__Source material__
Start of Block

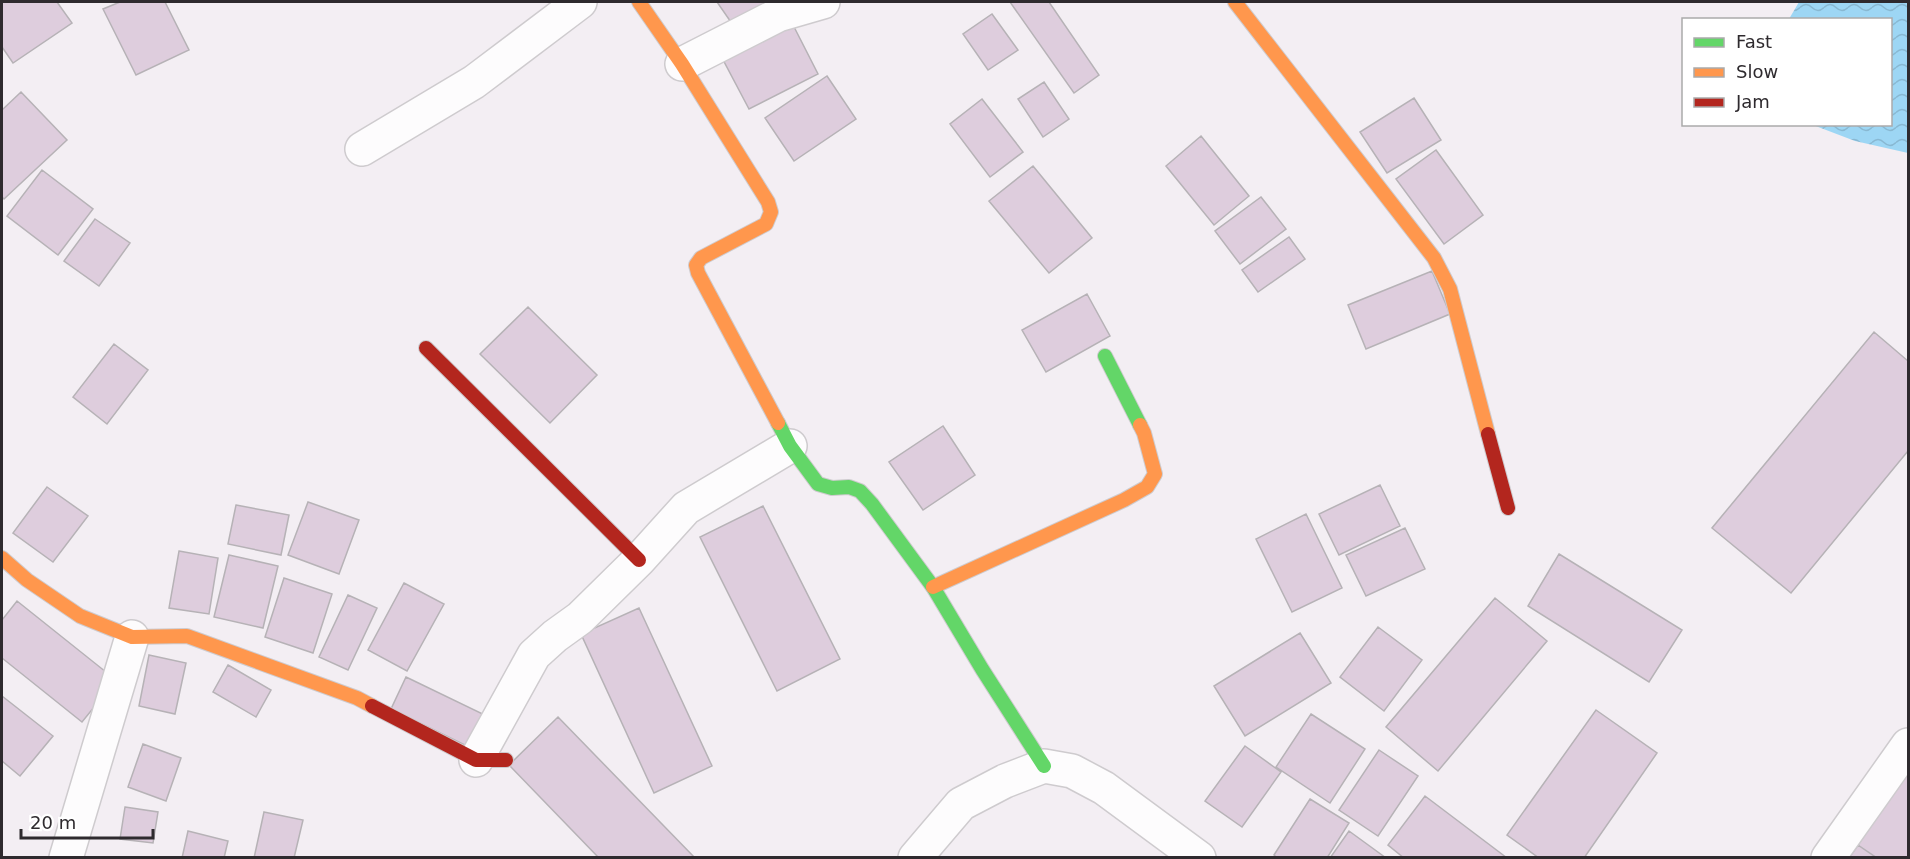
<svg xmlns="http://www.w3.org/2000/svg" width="1910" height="859" viewBox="0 0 1910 859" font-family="'DejaVu Sans',sans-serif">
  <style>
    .water { fill: url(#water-waves) }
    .building { fill: #decddd; stroke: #b6b2b6; stroke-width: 1.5 }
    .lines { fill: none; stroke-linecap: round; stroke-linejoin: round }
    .street-casing { stroke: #cecbce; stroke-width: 36 }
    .fast-casing { stroke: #cecbce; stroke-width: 16 }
    .slow-casing { stroke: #cecbce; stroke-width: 16 }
    .jam-casing { stroke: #cecbce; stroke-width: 16 }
    .street { stroke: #fdfcfd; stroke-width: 33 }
    .fast { stroke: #63d668; stroke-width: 14 }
    .slow { stroke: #ff974d; stroke-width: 14 }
    .jam { stroke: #b3261e; stroke-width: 14 }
  </style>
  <defs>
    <pattern id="water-waves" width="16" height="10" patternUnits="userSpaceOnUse" patternTransform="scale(1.5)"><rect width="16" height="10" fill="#9dd6f4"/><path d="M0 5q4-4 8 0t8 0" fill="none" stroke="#88b8d2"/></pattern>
  </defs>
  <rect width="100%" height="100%" fill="#f3eef3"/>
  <!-- water -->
  <path class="water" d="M 1799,2 L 1908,2 L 1908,153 L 1855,141 L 1813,125 L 1890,124 L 1890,20 L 1789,19 Z"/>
  <!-- building -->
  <path class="building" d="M 2,2 L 57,2 L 72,23 L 13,63 L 2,47 Z
    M 120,2 L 165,2 L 189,50 L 136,75 L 103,9 Z
    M 717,2 L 775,2 L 735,28 Z
    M 1010,2 L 1049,2 L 1099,75 L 1074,93 Z
    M 992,14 L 1018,50 L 988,70 L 963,34 Z
    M 790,19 L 818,74 L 749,109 L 720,54 Z
    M 827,76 L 856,119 L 794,161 L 765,118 Z
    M 1044,82 L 1069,119 L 1043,137 L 1018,99 Z
    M 21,92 L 67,140 L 4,199 L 2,197 L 2,110 Z
    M 1414,98 L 1441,140 L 1387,173 L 1360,132 Z
    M 982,99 L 1023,152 L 990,177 L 950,124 Z
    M 1201,136 L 1249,196 L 1214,225 L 1166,166 Z
    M 1436,150 L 1483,215 L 1444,244 L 1396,179 Z
    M 1033,166 L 1092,238 L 1049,273 L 989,201 Z
    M 42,170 L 93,209 L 58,255 L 7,216 Z
    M 1261,197 L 1286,229 L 1240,264 L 1215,231 Z
    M 95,219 L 130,243 L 99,286 L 64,261 Z
    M 1289,237 L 1305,259 L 1258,292 L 1242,270 Z
    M 1432,271 L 1450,314 L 1366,349 L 1348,305 Z
    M 1087,294 L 1110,336 L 1046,372 L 1022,330 Z
    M 528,307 L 597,375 L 550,423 L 480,354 Z
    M 1874,332 L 1908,361 L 1908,451 L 1791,593 L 1712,528 Z
    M 114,344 L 148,370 L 107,424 L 73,397 Z
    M 943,426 L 975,475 L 923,510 L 889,462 Z
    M 1380,485 L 1400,526 L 1339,555 L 1319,514 Z
    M 47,487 L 88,516 L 53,562 L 13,533 Z
    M 308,502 L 359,520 L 339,574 L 288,555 Z
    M 236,505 L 289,515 L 281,555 L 228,544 Z
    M 763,506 L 840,659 L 777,691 L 700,537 Z
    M 1306,514 L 1342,588 L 1292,612 L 1256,539 Z
    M 1405,528 L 1425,569 L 1366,596 L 1346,555 Z
    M 179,551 L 218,558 L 209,614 L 169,608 Z
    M 1559,554 L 1682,630 L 1649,682 L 1528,606 Z
    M 229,555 L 278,566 L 263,628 L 214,617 Z
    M 284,578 L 332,594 L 313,653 L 265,637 Z
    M 404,583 L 444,604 L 407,671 L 368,650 Z
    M 348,595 L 377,608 L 348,670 L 319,657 Z
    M 1495,598 L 1547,641 L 1438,771 L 1386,727 Z
    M 17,601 L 116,680 L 82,722 L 2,658 L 2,620 Z
    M 639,608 L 712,766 L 654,793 L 581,634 Z
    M 1378,627 L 1422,660 L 1384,711 L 1340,677 Z
    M 1300,633 L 1331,683 L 1245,736 L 1214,686 Z
    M 149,655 L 186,663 L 175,714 L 139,706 Z
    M 228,665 L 271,690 L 256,717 L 213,692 Z
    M 406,677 L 489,717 L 473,749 L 391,709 Z
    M 2,696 L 53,736 L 20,776 L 2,761 Z
    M 1596,710 L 1657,753 L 1584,858 L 1539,858 L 1507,835 Z
    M 1311,714 L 1365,749 L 1330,803 L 1276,767 Z
    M 558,717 L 695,858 L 599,858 L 509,765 Z
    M 143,744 L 181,758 L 166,801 L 128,787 Z
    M 1245,746 L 1281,772 L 1242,827 L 1205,801 Z
    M 1379,750 L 1418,776 L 1378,836 L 1339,810 Z
    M 1908,768 L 1908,858 L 1877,858 L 1858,845 Z
    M 1425,796 L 1507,858 L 1404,858 L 1388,845 Z
    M 1310,799 L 1349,823 L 1327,858 L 1277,858 L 1274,855 Z
    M 125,807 L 158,812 L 153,843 L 120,839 Z
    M 264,812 L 303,820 L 294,858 L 254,858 Z
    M 188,831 L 228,841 L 224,858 L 182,858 Z
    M 1349,831 L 1386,858 L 1330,858 Z
    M 1858,845 L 1877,858 L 1849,858 Z"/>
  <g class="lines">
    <defs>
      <path id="street" d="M 682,64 L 778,15 L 823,2
        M 362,149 L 474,82 L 580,2
        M 476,760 L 534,655 L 555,636 L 580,618 L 639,560 L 686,508 L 790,446
        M 66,858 L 132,637
        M 915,858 L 961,804 L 1005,781 L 1044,766 L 1072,771 L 1104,788 L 1199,858
        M 1828,858 L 1908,745"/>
      <path id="fast" d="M 1105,356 L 1140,425
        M 778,423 L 790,446 L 818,484 L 832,488 L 849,487 L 860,491 L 872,504 L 933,587 L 982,669 L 1044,766"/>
      <path id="slow" d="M 639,2 L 682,64 L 768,202 L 771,212 L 766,224 L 701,258 L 696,265 L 698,273 L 778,423
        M 1235,2 L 1434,258 L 1450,289 L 1488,434
        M 2,558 L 27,580 L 80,616 L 132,637 L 187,636 L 357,698 L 372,706
        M 933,587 L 1124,500 L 1147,487 L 1155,474 L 1144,433 L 1140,425"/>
      <path id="jam" d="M 426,348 L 639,560
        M 1488,434 L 1508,508
        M 372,706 L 476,760 L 506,760"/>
    </defs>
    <!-- street casing -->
    <use href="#street" class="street-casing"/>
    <!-- fast casing -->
    <use href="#fast" class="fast-casing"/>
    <!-- slow casing -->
    <use href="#slow" class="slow-casing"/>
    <!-- jam casing -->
    <use href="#jam" class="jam-casing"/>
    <!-- street -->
    <use href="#street" class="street"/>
    <!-- fast -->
    <use href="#fast" class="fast"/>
    <!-- slow -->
    <use href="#slow" class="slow"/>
    <!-- jam -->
    <use href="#jam" class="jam"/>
  </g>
  <!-- border -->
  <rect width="1910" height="859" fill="none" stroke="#2e2a2e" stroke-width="6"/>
  <!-- legend -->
  <rect x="1682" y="18" width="210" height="108" fill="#ffffff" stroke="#abaaab" stroke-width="1.5"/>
  <rect x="1694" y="38" width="30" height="9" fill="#63d668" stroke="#abaaab" stroke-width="1.5"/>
  <text x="1736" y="48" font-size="18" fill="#2e2a2e">Fast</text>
  <rect x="1694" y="68" width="30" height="9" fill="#ff974d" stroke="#abaaab" stroke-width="1.5"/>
  <text x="1736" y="78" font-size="18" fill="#2e2a2e">Slow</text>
  <rect x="1694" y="98" width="30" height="9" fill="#b3261e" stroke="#abaaab" stroke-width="1.5"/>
  <text x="1736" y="108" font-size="18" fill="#2e2a2e">Jam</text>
  <!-- scale -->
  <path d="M21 829v9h132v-9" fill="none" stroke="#2e2a2e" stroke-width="3"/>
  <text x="30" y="829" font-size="18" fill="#2e2a2e" stroke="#ffffff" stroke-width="4.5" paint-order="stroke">20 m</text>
</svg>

End of Block

__Work required__
Every line of the entries above that holds "lines" should be copied out.

__Solution for this exercise__
    .lines { fill: none; stroke-linecap: round; stroke-linejoin: round }
  <g class="lines">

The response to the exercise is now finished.